<<<<

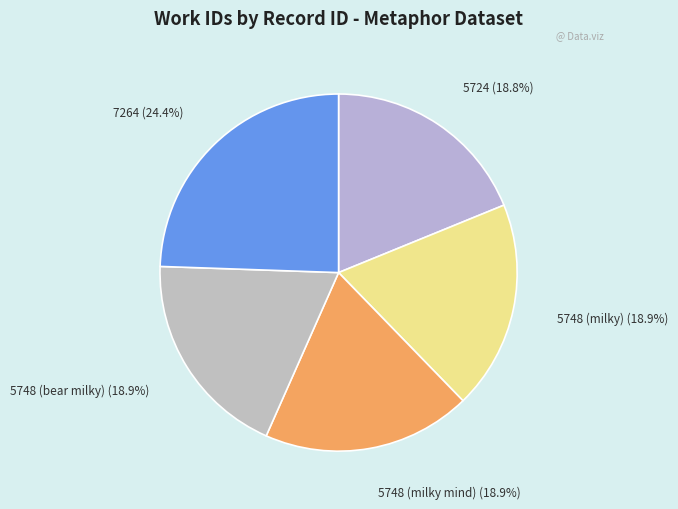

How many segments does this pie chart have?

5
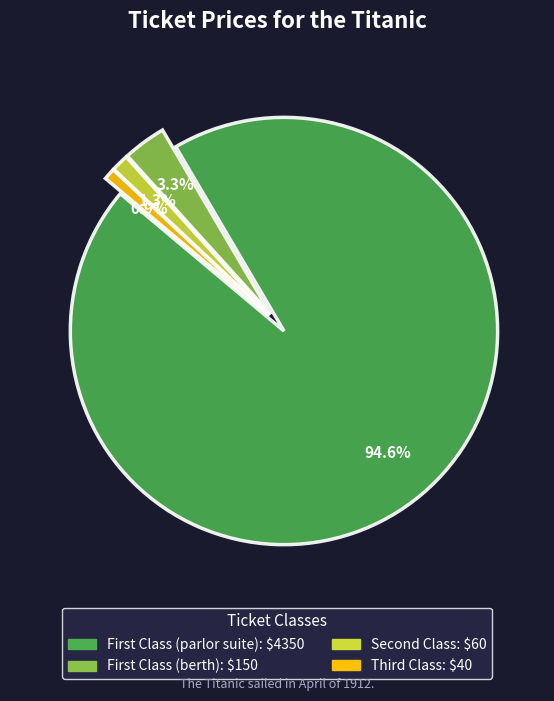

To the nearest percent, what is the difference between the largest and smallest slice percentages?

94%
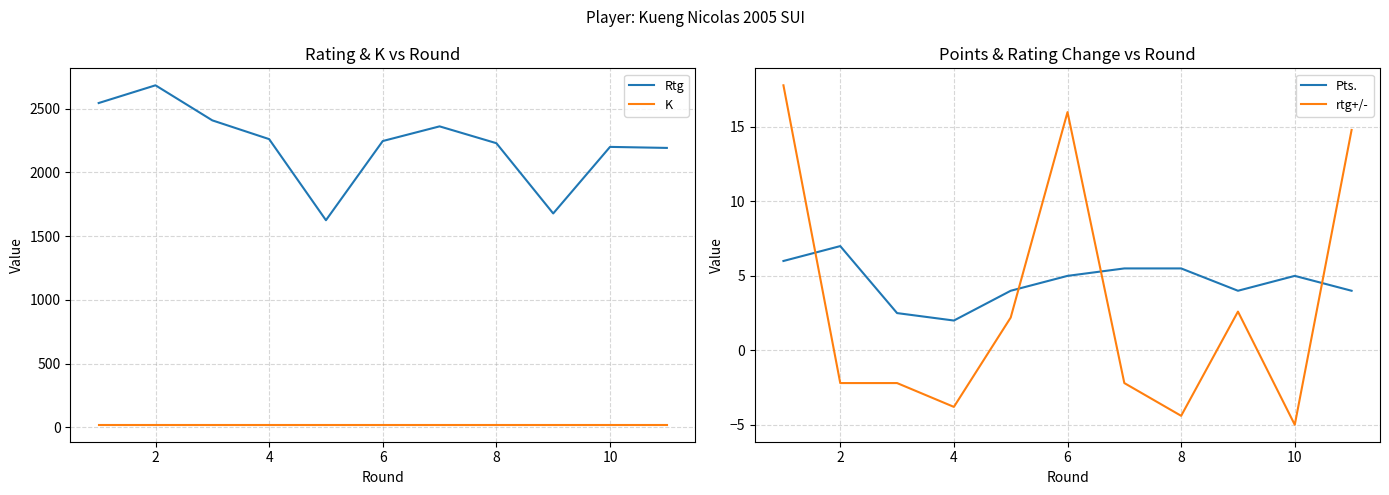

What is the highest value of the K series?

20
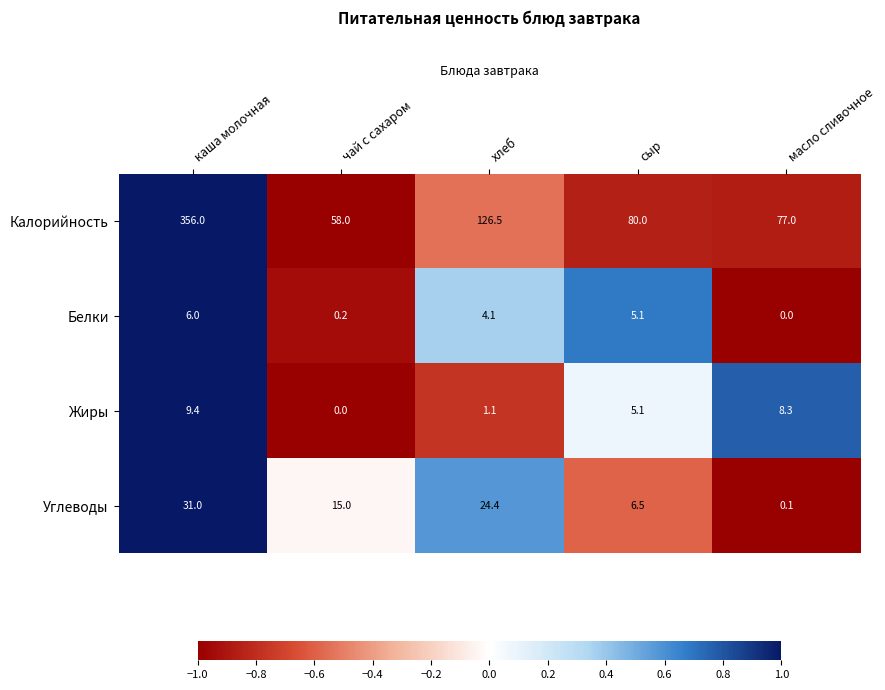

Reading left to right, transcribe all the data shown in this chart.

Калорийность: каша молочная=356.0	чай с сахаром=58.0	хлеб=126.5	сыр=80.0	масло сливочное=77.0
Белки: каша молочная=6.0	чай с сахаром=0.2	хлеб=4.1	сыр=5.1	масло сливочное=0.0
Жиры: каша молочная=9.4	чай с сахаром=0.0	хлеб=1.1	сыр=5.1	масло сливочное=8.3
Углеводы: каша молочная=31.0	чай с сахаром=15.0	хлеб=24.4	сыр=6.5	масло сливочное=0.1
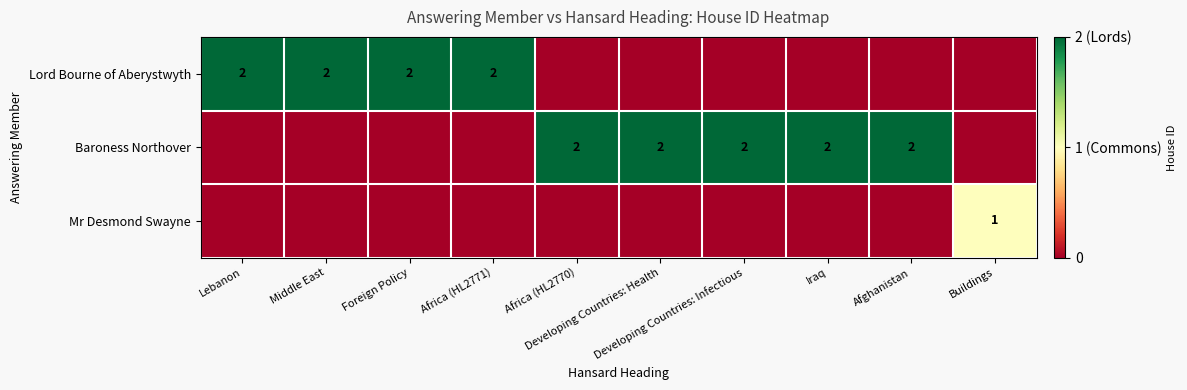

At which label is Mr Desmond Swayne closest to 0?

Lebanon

>>>>
<<<<

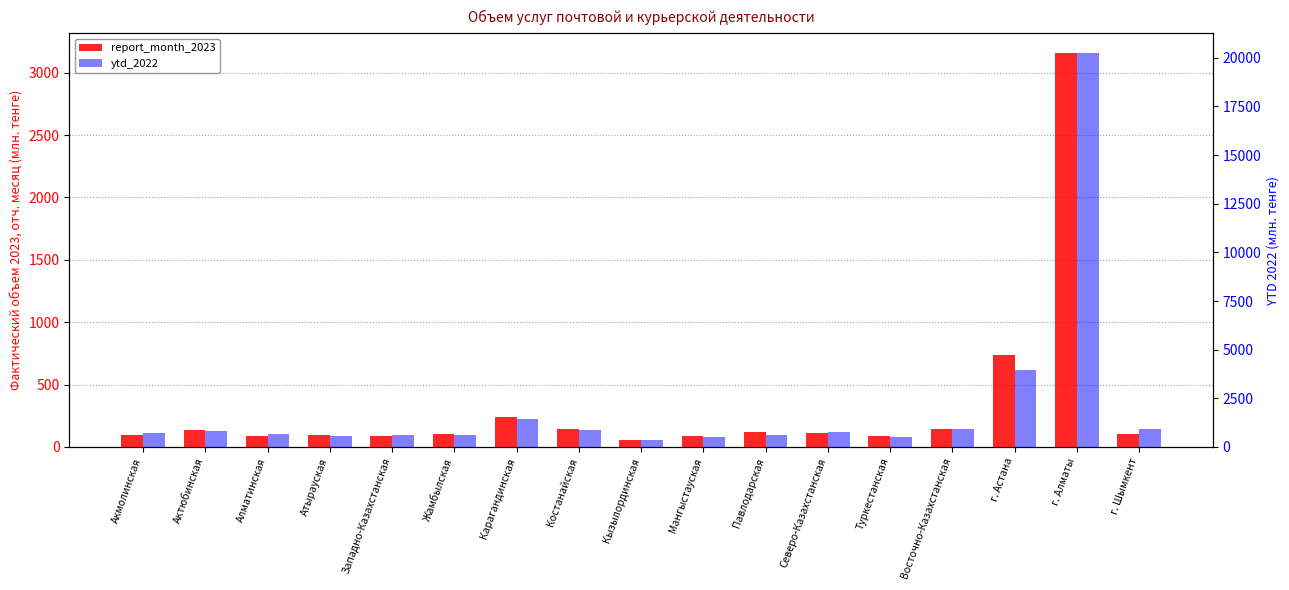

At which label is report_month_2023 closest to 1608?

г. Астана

>>>>

Copy the lines above word for word, starting at the line that contains "How many segments does this pie chart have?" and stopping after the line that contains "Reading left to". Leave the pictures out.

Answer to the exercise:
How many segments does this pie chart have?

5

To the nearest percent, what is the difference between the largest and smallest slice percentages?

94%

What is the highest value of the K series?

20

Reading left to right, transcribe all the data shown in this chart.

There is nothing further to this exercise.